(Saved data entries)
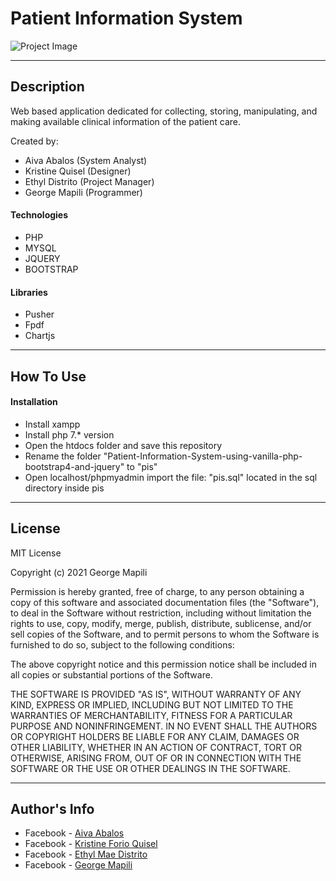 # Patient Information System

![Project Image](https://drive.google.com/file/d/1lpAzq6rTus3a86Qd9lUQz98D4CQfdp_o/view?usp=sharing)

---

## Description

Web based application dedicated for collecting, storing, manipulating, and making available clinical information of the patient care.

Created by:

- Aiva Abalos (System Analyst)
- Kristine Quisel (Designer)
- Ethyl Distrito (Project Manager)
- George Mapili (Programmer)

#### Technologies

- PHP
- MYSQL
- JQUERY
- BOOTSTRAP

#### Libraries

- Pusher
- Fpdf
- Chartjs

---

## How To Use

#### Installation

- Install xampp
- Install php 7.\* version
- Open the htdocs folder and save this repository
- Rename the folder "Patient-Information-System-using-vanilla-php-bootstrap4-and-jquery" to "pis"
- Open localhost/phpmyadmin import the file: "pis.sql" located in the sql directory inside pis

<!-- #### Testing

- You can access the website here https://sumc-doctors-clinic.000webhostapp.com -->

---

## License

MIT License

Copyright (c) 2021 George Mapili

Permission is hereby granted, free of charge, to any person obtaining a copy
of this software and associated documentation files (the "Software"), to deal
in the Software without restriction, including without limitation the rights
to use, copy, modify, merge, publish, distribute, sublicense, and/or sell
copies of the Software, and to permit persons to whom the Software is
furnished to do so, subject to the following conditions:

The above copyright notice and this permission notice shall be included in all
copies or substantial portions of the Software.

THE SOFTWARE IS PROVIDED "AS IS", WITHOUT WARRANTY OF ANY KIND, EXPRESS OR
IMPLIED, INCLUDING BUT NOT LIMITED TO THE WARRANTIES OF MERCHANTABILITY,
FITNESS FOR A PARTICULAR PURPOSE AND NONINFRINGEMENT. IN NO EVENT SHALL THE
AUTHORS OR COPYRIGHT HOLDERS BE LIABLE FOR ANY CLAIM, DAMAGES OR OTHER
LIABILITY, WHETHER IN AN ACTION OF CONTRACT, TORT OR OTHERWISE, ARISING FROM,
OUT OF OR IN CONNECTION WITH THE SOFTWARE OR THE USE OR OTHER DEALINGS IN THE
SOFTWARE.

---

## Author's Info

- Facebook - [Aiva Abalos](https://www.facebook.com/aiva.abalos.1)
- Facebook - [Kristine Forio Quisel](https://www.facebook.com/kristine.quisel.1)
- Facebook - [Ethyl Mae Distrito](https://www.facebook.com/ethylmae.distrito)
- Facebook - [George Mapili](https://www.facebook.com/geo.malik.75839/)
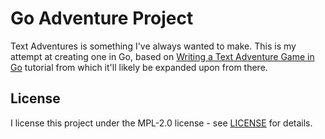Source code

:# Go Adventure Project

Text Adventures is something I've always wanted to make. This is my attempt at creating one in Go, based on [Writing a Text Adventure Game in Go](https://gocodecloud.com/blog/2016/03/19/writing-a-text-adventure-game-in-go---part-1/) tutorial from which it'll likely be expanded upon from there.

## License

I license this project under the MPL-2.0 license - see [LICENSE](LICENSE) for details.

The task:
With the pictures left out, copy exactly the lines from the line holding "## Author's Info" through the final line of the records, including both.

Solution for this task:
## Author's Info

- Facebook - [Aiva Abalos](https://www.facebook.com/aiva.abalos.1)
- Facebook - [Kristine Forio Quisel](https://www.facebook.com/kristine.quisel.1)
- Facebook - [Ethyl Mae Distrito](https://www.facebook.com/ethylmae.distrito)
- Facebook - [George Mapili](https://www.facebook.com/geo.malik.75839/)
Source code

:# Go Adventure Project

Text Adventures is something I've always wanted to make. This is my attempt at creating one in Go, based on [Writing a Text Adventure Game in Go](https://gocodecloud.com/blog/2016/03/19/writing-a-text-adventure-game-in-go---part-1/) tutorial from which it'll likely be expanded upon from there.

## License

I license this project under the MPL-2.0 license - see [LICENSE](LICENSE) for details.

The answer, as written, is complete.